Farm Bill Extended, But Many Dissatisfied
As Congress worked to come up with a last-minute fiscal cliff deal, it kicked another issue down the road: the farm bill.
Congress chose to simply extend the 2008 program, much to the disappointment of many in the agriculture community.
It largely has to do with something called Direct Payments to Farmers, which are subsidies not tied to production.
Direct payments will continue with the extension.
"Is it the program that we and most farmers wanted? Absolutely not," north country Congressman Bill Owens said.
"We've been looking to see that the margin insurance program got put in place because we think that's a better protection for farmers," Owens said.

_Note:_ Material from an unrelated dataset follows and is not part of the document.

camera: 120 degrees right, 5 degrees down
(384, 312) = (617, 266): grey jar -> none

Ariane Lotti with the National Sustainable Agriculture Coalition calls it bad policy.
"It's bad policy because its disconnected from what farmers are producing and it's no longer needed," Lotti said.

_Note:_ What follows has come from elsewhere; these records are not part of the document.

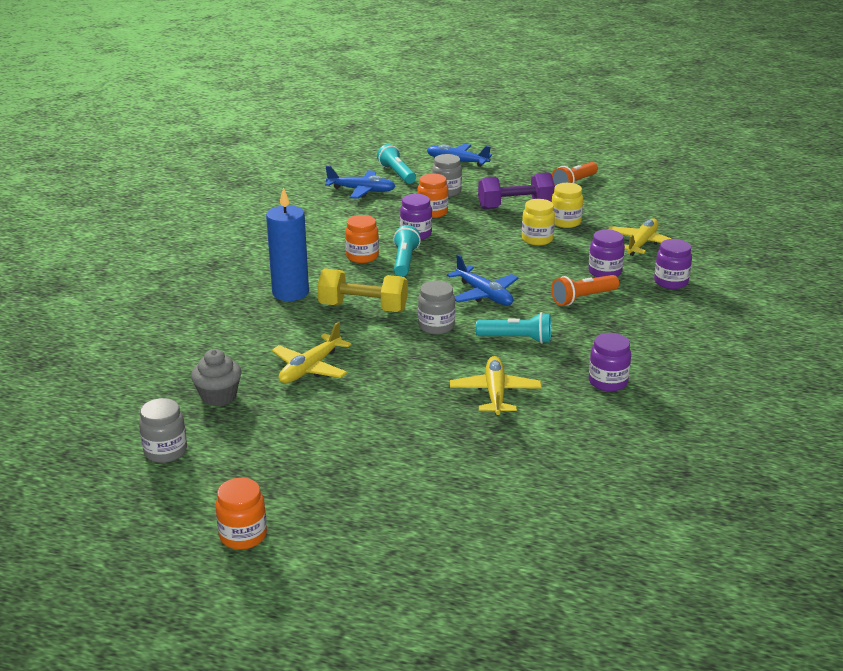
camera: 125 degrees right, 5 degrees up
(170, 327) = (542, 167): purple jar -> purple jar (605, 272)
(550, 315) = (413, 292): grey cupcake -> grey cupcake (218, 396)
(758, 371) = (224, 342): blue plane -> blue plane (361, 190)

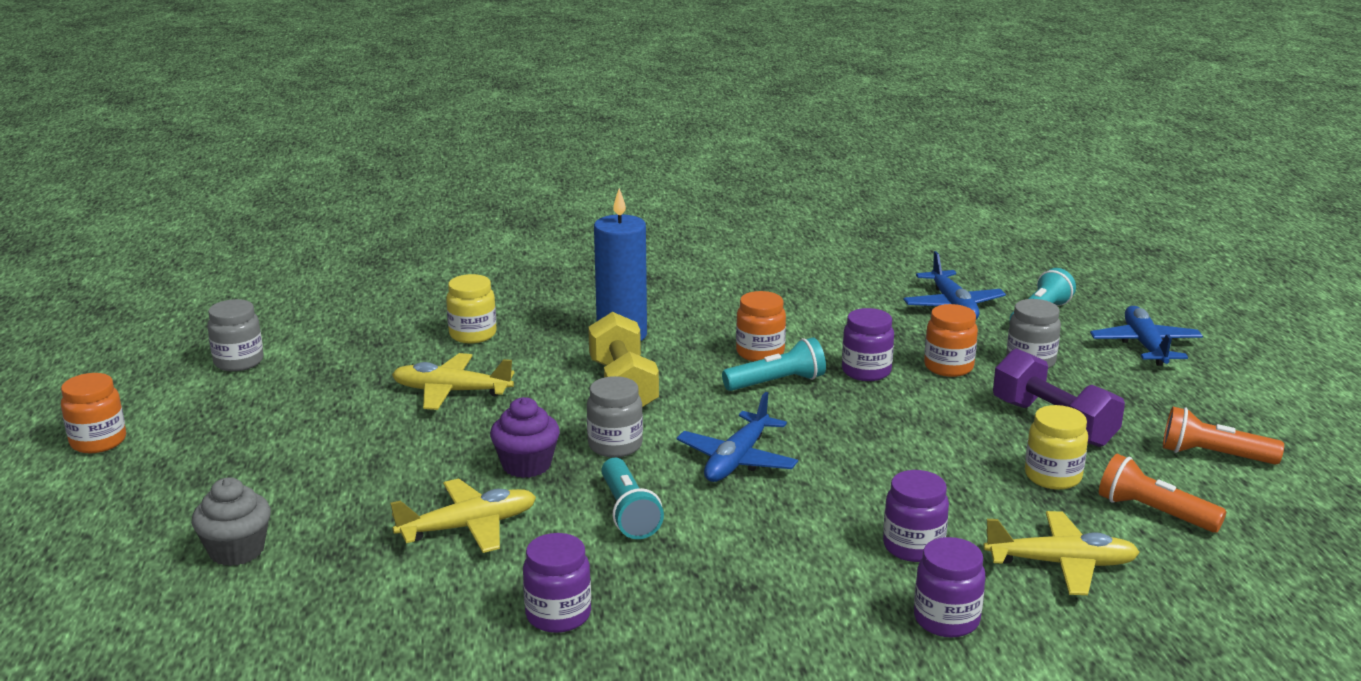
camera: 65 degrees right, 5 degrees down
(218, 396) = (359, 358): grey cupcake -> grey cupcake (237, 550)
(435, 360) = (526, 465): none -> purple cupcake
(537, 239) = (960, 465): yellow jar -> yellow jar (473, 334)
(583, 298) = (803, 543): orange flashlight -> orange flashlight (1154, 512)

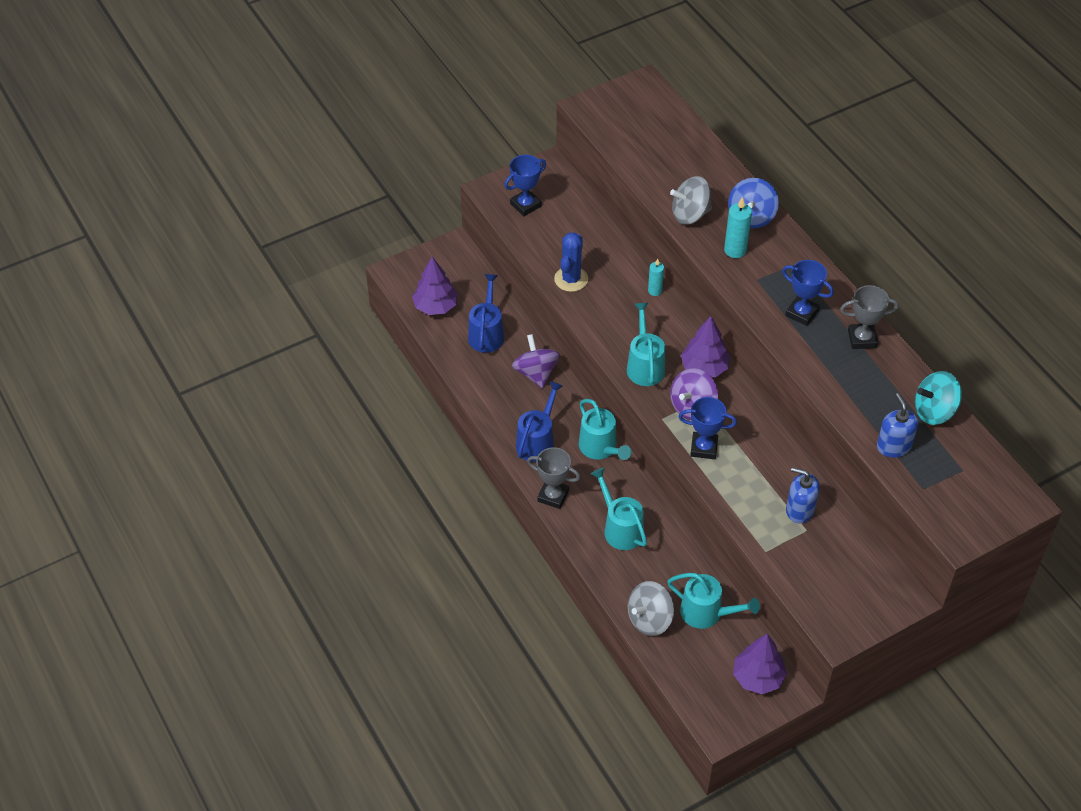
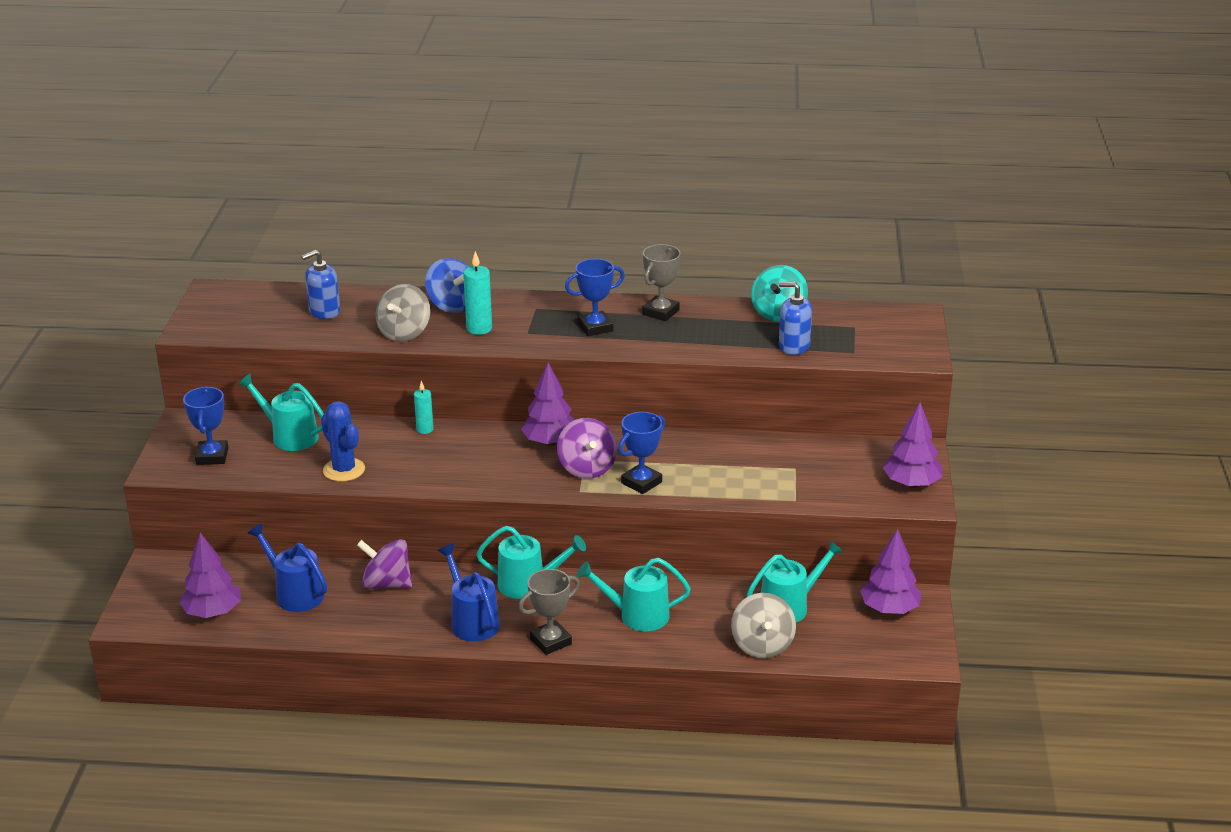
camera: 55 degrees left, 20 degrees down
(644, 365) = (505, 473): turquoise watering can -> turquoise watering can (289, 436)
(800, 510) = (769, 462): blue soap dispenser -> blue soap dispenser (324, 311)
(854, 615) = (911, 484): none -> purple tree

Lotti says most farmers would prefer a different safety net, based on risk management.
The farm bill extension also cuts several programs such as disaster aid.
"It cut out about 20 programs that didn't have what is known as mandatory funding in the 2008 farm bill," Owens said. "So there's a significant number of programs that got cut out.
The new Congress will now have to work on crafting a new five-year farm bill.
Some agriculture leaders are worried that federal budget pressures will result in much bigger cuts.